— BEGIN Data records —
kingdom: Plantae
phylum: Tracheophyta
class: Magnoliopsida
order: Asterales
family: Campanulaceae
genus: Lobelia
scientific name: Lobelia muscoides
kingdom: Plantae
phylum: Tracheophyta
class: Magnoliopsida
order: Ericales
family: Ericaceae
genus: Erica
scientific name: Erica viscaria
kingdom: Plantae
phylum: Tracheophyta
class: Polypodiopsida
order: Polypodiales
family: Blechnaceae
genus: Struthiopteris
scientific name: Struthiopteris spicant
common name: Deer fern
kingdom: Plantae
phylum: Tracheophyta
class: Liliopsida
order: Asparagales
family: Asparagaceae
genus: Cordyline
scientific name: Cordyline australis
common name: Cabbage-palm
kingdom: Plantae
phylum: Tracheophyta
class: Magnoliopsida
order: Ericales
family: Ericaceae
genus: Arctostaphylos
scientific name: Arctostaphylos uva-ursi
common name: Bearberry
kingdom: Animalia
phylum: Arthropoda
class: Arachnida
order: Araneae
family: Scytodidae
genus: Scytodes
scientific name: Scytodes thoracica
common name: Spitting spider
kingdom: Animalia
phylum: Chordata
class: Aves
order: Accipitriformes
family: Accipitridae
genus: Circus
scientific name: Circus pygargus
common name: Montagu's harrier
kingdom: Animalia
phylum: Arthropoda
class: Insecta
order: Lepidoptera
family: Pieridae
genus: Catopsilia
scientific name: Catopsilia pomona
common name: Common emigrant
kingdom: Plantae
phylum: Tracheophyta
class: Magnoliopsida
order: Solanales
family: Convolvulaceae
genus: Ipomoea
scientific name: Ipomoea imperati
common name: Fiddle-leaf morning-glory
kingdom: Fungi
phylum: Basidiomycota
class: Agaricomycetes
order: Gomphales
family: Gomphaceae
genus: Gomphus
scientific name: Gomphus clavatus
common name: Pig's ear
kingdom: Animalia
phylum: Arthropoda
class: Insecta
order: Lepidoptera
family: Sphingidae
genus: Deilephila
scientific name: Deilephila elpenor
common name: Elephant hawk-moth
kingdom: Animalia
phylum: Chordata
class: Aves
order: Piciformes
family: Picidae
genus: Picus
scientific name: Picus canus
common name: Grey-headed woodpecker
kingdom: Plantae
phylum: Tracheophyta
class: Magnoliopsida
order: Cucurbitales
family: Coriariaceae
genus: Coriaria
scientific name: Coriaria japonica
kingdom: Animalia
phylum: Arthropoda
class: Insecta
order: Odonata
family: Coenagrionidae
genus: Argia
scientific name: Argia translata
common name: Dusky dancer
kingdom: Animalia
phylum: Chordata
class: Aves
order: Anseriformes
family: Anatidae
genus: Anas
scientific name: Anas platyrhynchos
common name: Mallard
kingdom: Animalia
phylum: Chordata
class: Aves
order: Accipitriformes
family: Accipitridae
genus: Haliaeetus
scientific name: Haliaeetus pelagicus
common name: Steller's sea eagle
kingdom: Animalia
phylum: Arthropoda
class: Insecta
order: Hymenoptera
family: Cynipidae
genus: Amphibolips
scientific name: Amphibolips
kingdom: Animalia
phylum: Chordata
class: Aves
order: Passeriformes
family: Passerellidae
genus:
— END Data records —
# What to do
Present these lines as a numbered list, with any blank lines omitted.

# Solved problem
1. kingdom: Plantae
2. phylum: Tracheophyta
3. class: Magnoliopsida
4. order: Asterales
5. family: Campanulaceae
6. genus: Lobelia
7. scientific name: Lobelia muscoides
8. kingdom: Plantae
9. phylum: Tracheophyta
10. class: Magnoliopsida
11. order: Ericales
12. family: Ericaceae
13. genus: Erica
14. scientific name: Erica viscaria
15. kingdom: Plantae
16. phylum: Tracheophyta
17. class: Polypodiopsida
18. order: Polypodiales
19. family: Blechnaceae
20. genus: Struthiopteris
21. scientific name: Struthiopteris spicant
22. common name: Deer fern
23. kingdom: Plantae
24. phylum: Tracheophyta
25. class: Liliopsida
26. order: Asparagales
27. family: Asparagaceae
28. genus: Cordyline
29. scientific name: Cordyline australis
30. common name: Cabbage-palm
31. kingdom: Plantae
32. phylum: Tracheophyta
33. class: Magnoliopsida
34. order: Ericales
35. family: Ericaceae
36. genus: Arctostaphylos
37. scientific name: Arctostaphylos uva-ursi
38. common name: Bearberry
39. kingdom: Animalia
40. phylum: Arthropoda
41. class: Arachnida
42. order: Araneae
43. family: Scytodidae
44. genus: Scytodes
45. scientific name: Scytodes thoracica
46. common name: Spitting spider
47. kingdom: Animalia
48. phylum: Chordata
49. class: Aves
50. order: Accipitriformes
51. family: Accipitridae
52. genus: Circus
53. scientific name: Circus pygargus
54. common name: Montagu's harrier
55. kingdom: Animalia
56. phylum: Arthropoda
57. class: Insecta
58. order: Lepidoptera
59. family: Pieridae
60. genus: Catopsilia
61. scientific name: Catopsilia pomona
62. common name: Common emigrant
63. kingdom: Plantae
64. phylum: Tracheophyta
65. class: Magnoliopsida
66. order: Solanales
67. family: Convolvulaceae
68. genus: Ipomoea
69. scientific name: Ipomoea imperati
70. common name: Fiddle-leaf morning-glory
71. kingdom: Fungi
72. phylum: Basidiomycota
73. class: Agaricomycetes
74. order: Gomphales
75. family: Gomphaceae
76. genus: Gomphus
77. scientific name: Gomphus clavatus
78. common name: Pig's ear
79. kingdom: Animalia
80. phylum: Arthropoda
81. class: Insecta
82. order: Lepidoptera
83. family: Sphingidae
84. genus: Deilephila
85. scientific name: Deilephila elpenor
86. common name: Elephant hawk-moth
87. kingdom: Animalia
88. phylum: Chordata
89. class: Aves
90. order: Piciformes
91. family: Picidae
92. genus: Picus
93. scientific name: Picus canus
94. common name: Grey-headed woodpecker
95. kingdom: Plantae
96. phylum: Tracheophyta
97. class: Magnoliopsida
98. order: Cucurbitales
99. family: Coriariaceae
100. genus: Coriaria
101. scientific name: Coriaria japonica
102. kingdom: Animalia
103. phylum: Arthropoda
104. class: Insecta
105. order: Odonata
106. family: Coenagrionidae
107. genus: Argia
108. scientific name: Argia translata
109. common name: Dusky dancer
110. kingdom: Animalia
111. phylum: Chordata
112. class: Aves
113. order: Anseriformes
114. family: Anatidae
115. genus: Anas
116. scientific name: Anas platyrhynchos
117. common name: Mallard
118. kingdom: Animalia
119. phylum: Chordata
120. class: Aves
121. order: Accipitriformes
122. family: Accipitridae
123. genus: Haliaeetus
124. scientific name: Haliaeetus pelagicus
125. common name: Steller's sea eagle
126. kingdom: Animalia
127. phylum: Arthropoda
128. class: Insecta
129. order: Hymenoptera
130. family: Cynipidae
131. genus: Amphibolips
132. scientific name: Amphibolips
133. kingdom: Animalia
134. phylum: Chordata
135. class: Aves
136. order: Passeriformes
137. family: Passerellidae
138. genus:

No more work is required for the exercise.